Yesterday was kind of a strange day. It was C’s 3 year birthday, which was lots of fun. We stayed up the night before decorating the house with D, who got really into it. In the morning, we made our birthday boy his favorite wheat chocolate chip pancakes and opened presents. Daddy came home for lunch and we all got to spend time together. We went to the dollar store and C got to spend all his quarters at the gumball machine. We colored pictures together in the afternoon. Then we headed to our favorite donut shop, Gibson’s, for a birthday treat. (Unfortunately, C fell asleep on the way there and could not be roused at all! So we grabbed his Texas-size birthday donut and headed back home. Ha!) All of that was great fun. I love birthdays and I especially love to celebrate the kiddos that God has loaned to me. The strange part of the day was how older brother D just could not handle the fact that yesterday was designed around another person, not himself. His attitude grew increasingly worse throughout the day, and honestly so did mine. My sweet mother assures me that this his behavior is normal 4-year-old behavior, that he will eventually learn otherwise and I sure hope she’s right! But yesterday, it felt anything but normal.

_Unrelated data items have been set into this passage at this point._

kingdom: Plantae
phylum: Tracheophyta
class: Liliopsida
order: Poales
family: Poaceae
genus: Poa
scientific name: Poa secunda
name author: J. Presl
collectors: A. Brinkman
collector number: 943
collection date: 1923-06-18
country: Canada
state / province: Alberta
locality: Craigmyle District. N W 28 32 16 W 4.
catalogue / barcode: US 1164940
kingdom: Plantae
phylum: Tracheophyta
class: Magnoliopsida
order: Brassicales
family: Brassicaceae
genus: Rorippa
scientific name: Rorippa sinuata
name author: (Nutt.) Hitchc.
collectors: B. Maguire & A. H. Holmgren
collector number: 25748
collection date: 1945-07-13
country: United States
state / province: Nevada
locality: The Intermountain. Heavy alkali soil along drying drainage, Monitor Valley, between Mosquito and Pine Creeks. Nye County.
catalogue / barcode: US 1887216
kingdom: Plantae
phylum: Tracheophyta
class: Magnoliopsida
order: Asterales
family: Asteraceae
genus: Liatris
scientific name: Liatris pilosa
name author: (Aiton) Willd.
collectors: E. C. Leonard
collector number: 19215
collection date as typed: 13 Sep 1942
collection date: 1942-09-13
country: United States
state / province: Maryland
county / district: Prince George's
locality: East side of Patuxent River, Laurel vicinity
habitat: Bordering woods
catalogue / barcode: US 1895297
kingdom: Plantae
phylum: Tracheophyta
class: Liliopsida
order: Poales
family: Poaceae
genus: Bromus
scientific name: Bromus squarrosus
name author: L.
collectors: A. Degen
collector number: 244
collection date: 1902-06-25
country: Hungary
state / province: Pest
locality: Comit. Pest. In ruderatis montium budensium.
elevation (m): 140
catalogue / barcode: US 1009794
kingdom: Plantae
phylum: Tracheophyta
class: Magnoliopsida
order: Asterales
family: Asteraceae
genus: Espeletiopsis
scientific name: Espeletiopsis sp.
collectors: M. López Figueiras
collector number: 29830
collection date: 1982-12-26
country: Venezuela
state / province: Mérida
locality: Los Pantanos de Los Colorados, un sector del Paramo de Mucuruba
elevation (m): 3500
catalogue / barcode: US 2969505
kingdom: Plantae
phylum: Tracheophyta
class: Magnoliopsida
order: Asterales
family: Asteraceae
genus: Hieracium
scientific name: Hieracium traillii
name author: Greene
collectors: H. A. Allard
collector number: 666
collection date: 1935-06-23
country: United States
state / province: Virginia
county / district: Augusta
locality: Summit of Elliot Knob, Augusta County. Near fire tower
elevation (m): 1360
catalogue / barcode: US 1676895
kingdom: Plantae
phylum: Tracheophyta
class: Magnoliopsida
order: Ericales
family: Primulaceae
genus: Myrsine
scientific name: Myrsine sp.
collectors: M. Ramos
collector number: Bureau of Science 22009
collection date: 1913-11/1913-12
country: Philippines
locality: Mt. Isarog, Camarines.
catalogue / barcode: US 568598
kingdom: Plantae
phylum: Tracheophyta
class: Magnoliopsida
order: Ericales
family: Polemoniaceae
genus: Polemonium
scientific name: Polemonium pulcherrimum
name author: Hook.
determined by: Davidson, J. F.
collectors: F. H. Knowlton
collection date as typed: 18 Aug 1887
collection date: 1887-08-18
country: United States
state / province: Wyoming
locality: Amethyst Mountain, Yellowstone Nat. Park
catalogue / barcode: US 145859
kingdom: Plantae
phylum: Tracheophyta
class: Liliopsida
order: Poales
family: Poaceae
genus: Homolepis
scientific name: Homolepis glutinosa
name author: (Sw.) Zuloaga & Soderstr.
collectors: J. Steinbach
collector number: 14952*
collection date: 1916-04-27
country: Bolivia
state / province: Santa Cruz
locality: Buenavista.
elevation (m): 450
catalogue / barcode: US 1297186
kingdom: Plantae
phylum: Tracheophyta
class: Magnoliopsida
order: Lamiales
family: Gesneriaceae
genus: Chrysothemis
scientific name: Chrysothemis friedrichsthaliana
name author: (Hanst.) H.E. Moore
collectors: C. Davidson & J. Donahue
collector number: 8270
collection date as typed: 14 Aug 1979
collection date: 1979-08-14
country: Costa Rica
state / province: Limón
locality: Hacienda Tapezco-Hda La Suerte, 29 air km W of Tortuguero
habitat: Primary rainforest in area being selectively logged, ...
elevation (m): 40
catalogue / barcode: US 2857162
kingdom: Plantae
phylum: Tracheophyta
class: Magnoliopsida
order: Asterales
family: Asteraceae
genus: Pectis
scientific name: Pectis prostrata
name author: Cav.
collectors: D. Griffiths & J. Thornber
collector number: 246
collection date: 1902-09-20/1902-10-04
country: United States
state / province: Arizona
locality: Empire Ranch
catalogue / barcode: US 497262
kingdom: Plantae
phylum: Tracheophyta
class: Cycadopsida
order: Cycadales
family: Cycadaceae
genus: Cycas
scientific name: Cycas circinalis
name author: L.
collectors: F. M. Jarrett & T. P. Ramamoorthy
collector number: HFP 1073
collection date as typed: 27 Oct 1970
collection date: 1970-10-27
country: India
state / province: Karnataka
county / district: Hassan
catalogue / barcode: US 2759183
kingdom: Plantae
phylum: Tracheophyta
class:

When my husband got home yesterday, he found the boys playing, the baby laying on our bed, and me in our closet nose to the carpet, begging God for wisdom and perspective. The funny thing is that God had really answered that prayer even before I prayed it. This weekend in church, we sang a favorite hymn, “Be Thou My Vision” by Byrne. I really love that hymn and have several different recollections of how God has worked in my heart through the lyrics. This time I sang it, for the hundredth time, and a new thought came to my mind. It does not say, “Be Thou my vision, O Lord of my eyes.” It says, “Be Thou my vision, O Lord of my heart.” The vision this hymn is talking about has nothing to do with actually being able to see. I don’t even think it’s talking about circumstantial clarity. I think it’s talking about being able to see with spiritual eyes, and spiritual eyes alone. So I sang the entire hymn with my eyes intentionally shut tight and God’s light flooded my soul. It was invigorating to think of being blind to things seen, losing the ability to judge a situation on what my eyes observe and learning to live by how God steers my soul.
How I need that perspective, His perspective, in parenting (and all over my life)! God sees the souls of my kids and the finished story of their lives. I can see neither. He knows what is going on in their little heads and hearts. I can only guess. In fact, my physical vision may often mislead me as I make conclusions about them based on what I see. Spiritual vision, granted by God and through constant communication with Him is my only hope in being able to truly parent. How many things in life are designed to bring us back to Him! “Waking or sleeping, Thy presence my Light.”
Now you try it… Close those eyes and sing,
“Be Thou my vision, O Lord of my heart, naught be all else to me, save that Thou art. Thou my best thought by day or by night, waking or sleeping, Thy presence my Light.
Be Thou my wisdom, and Thou my true word. I ever with Thee and Thou with me Lord. Thou my great Father, I thy True son. Thou in me dwelling and I with Thee one.
Riches I heed not, or man’s empty praise, Thou mine inheritance, now and always. Thou and Thou only, first in my heart. High King of heaven, my treasure Thou art.
High King of heaven, my victory won! May I reach heaven’s joys, O bright heaven’s Sun! Heart of my own heart, whatever befall, still be my vision, O Ruler of all.”